Haiat Tahrir al-Scham wird als der Nachfolger der Nusra-Front angesehen, des syrischen Ablegers des Terrornetzwerks Al-Kaida. Seither hat die Gruppe ihren Namen mehrmals geändert und sich von Al-Kaida distanziert. Über die nordwestliche Provinz Idlib hält sie seit Jahren die Kontrolle.
Rückendeckung erhalten die Dschihadisten offenbar von der Türkei, davon ist der Leiter der Syrischen Beobachtungsstelle für Menschenrechte, Ramy Abdel Rahman überzeugt: "Die Türkei weiß über die Operation Bescheid, sie kennt ihre Einzelheiten und hat grünes Licht gegeben."
Wie war der Status quo im Land bislang?
Im Norden Syriens gilt seit 2020 ein von der Türkei und Russland vermittelter Waffenstillstand, der zwar immer wieder gebrochen wurde, aber die Region in den vergangenen Jahren weitgehend beruhigt hatte.

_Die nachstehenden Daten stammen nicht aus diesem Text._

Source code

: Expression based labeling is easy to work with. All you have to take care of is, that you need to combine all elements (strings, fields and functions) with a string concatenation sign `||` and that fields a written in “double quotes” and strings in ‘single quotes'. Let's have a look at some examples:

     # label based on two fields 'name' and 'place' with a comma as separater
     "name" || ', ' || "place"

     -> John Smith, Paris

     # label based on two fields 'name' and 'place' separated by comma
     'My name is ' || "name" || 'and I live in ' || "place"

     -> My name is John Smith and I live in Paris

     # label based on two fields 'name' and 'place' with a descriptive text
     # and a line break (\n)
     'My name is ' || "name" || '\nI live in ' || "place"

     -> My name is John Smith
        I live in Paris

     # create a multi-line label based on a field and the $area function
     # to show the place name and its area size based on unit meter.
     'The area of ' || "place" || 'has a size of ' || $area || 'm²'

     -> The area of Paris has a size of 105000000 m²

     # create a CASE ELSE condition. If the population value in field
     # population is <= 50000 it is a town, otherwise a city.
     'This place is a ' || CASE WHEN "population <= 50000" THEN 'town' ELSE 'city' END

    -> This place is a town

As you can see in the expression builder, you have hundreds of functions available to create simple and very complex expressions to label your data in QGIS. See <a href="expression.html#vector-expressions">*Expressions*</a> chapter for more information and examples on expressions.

Die Fronten hatten sich zuletzt kaum verändert: Etwa zwei Drittel des Landes stehen unter der Kontrolle des Assad-Regimes, darunter auch die Region Aleppo. Die Dschihadisten halten Gebiete in der Provinz Idlib, Kurdenmilizen Gebiete im Nordosten. Außerdem besetzt die Türkei Teile Syriens in der Grenzregion, beziehungsweise unterstützt Rebellen in dem Gebiet.
Warum ist Aleppo so wichtig?
Die Stadt Aleppo hatte vor dem Bürgerkrieg etwa 1,7 Millionen Einwohner und war somit nach Damaskus die zweitgrößte des Landes. Zudem war sie eine bedeutende Wirtschaftsmetropole.
Bereits 2012 gelang es den oppositionellen Truppen, Teile Aleppos einzunehmen. In Folge dessen kam es zu heftigen Kämpfen um die Stadt, da es für Assads Regime von großer Bedeutung war, die größten Städte des Landes zu halten. Erst Ende 2016 konnten Regierungstruppen die östlichen Gebiete zurück erorbern. Aleppo wurde jedoch großflächig zerstört, Tausende Bewohner wurden vertrieben.